De minister antwoordt dat het uitgangspunt is dat alle leerlingen zich op school vrij en veilig moeten kunnen voelen en zichzelf moeten kunnen zijn. ‘Daarom kun je in Nederland de school kiezen die het beste bij jou past en bieden we via artikel 23 van de Grondwet alle ruimte aan bijzondere scholen.’ Hij voegt daaraan toe dat veel leerlingen en ouders bewust kiezen voor het openbaar onderwijs, dat niet uitgaat van een godsdienst of geloofsovertuiging.
In dat licht is het volgens Wiersma ‘volledig legitiem en juist’ dat openbare scholen niet verplicht zijn om een gebedsruimte in te richten.
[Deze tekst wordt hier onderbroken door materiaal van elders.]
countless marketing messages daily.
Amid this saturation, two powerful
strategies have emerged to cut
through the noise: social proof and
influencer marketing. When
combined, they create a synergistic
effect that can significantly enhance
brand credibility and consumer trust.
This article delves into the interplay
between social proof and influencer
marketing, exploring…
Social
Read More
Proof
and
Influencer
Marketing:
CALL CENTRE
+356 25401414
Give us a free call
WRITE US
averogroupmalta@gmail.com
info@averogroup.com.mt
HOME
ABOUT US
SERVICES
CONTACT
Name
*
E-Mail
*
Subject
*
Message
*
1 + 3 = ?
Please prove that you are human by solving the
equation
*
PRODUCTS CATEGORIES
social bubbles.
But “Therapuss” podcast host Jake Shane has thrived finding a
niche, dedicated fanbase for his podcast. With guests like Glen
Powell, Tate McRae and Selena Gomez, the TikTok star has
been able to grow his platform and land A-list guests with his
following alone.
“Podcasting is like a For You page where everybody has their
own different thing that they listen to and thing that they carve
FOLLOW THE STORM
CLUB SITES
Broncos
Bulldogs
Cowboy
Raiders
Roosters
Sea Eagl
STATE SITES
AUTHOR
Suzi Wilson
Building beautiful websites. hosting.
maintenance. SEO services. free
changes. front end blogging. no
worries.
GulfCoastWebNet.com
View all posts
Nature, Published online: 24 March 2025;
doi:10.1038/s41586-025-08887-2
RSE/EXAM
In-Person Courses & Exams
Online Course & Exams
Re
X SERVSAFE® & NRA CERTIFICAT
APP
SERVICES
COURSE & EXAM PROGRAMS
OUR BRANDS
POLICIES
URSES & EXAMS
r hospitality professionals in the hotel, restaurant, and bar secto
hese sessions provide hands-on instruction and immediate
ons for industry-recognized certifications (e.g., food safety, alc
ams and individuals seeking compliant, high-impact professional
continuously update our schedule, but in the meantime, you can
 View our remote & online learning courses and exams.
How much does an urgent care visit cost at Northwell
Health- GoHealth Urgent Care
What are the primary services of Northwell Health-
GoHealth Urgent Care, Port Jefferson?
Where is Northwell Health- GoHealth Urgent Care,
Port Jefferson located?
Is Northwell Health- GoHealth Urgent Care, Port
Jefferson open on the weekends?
Het ontbreken van die plicht betekent volgens hem niet dat het in openbare scholen verboden is om te bidden, zoals DENK stelt.
Advies VOS/ABB
VOS/ABB wees eerder ook op het oordeel van de Commissie gelijke behandeling, maar meldde ook dat het ontbreken van een plicht tot het inrichten van een gebedsruimte niet betekent dat dat niet kán.
Het advies van VOS/ABB is om als daar aanleiding toe is het gesprek aan te gaan over de positie van religie en levensbeschouwing in de openbare school. De uitkomst kan zijn om bijvoorbeeld een algemene ruimte in te richten die leerlingen en personeelsleden op basis van goede afspraken kunnen gebruiken voor rust of bezinning.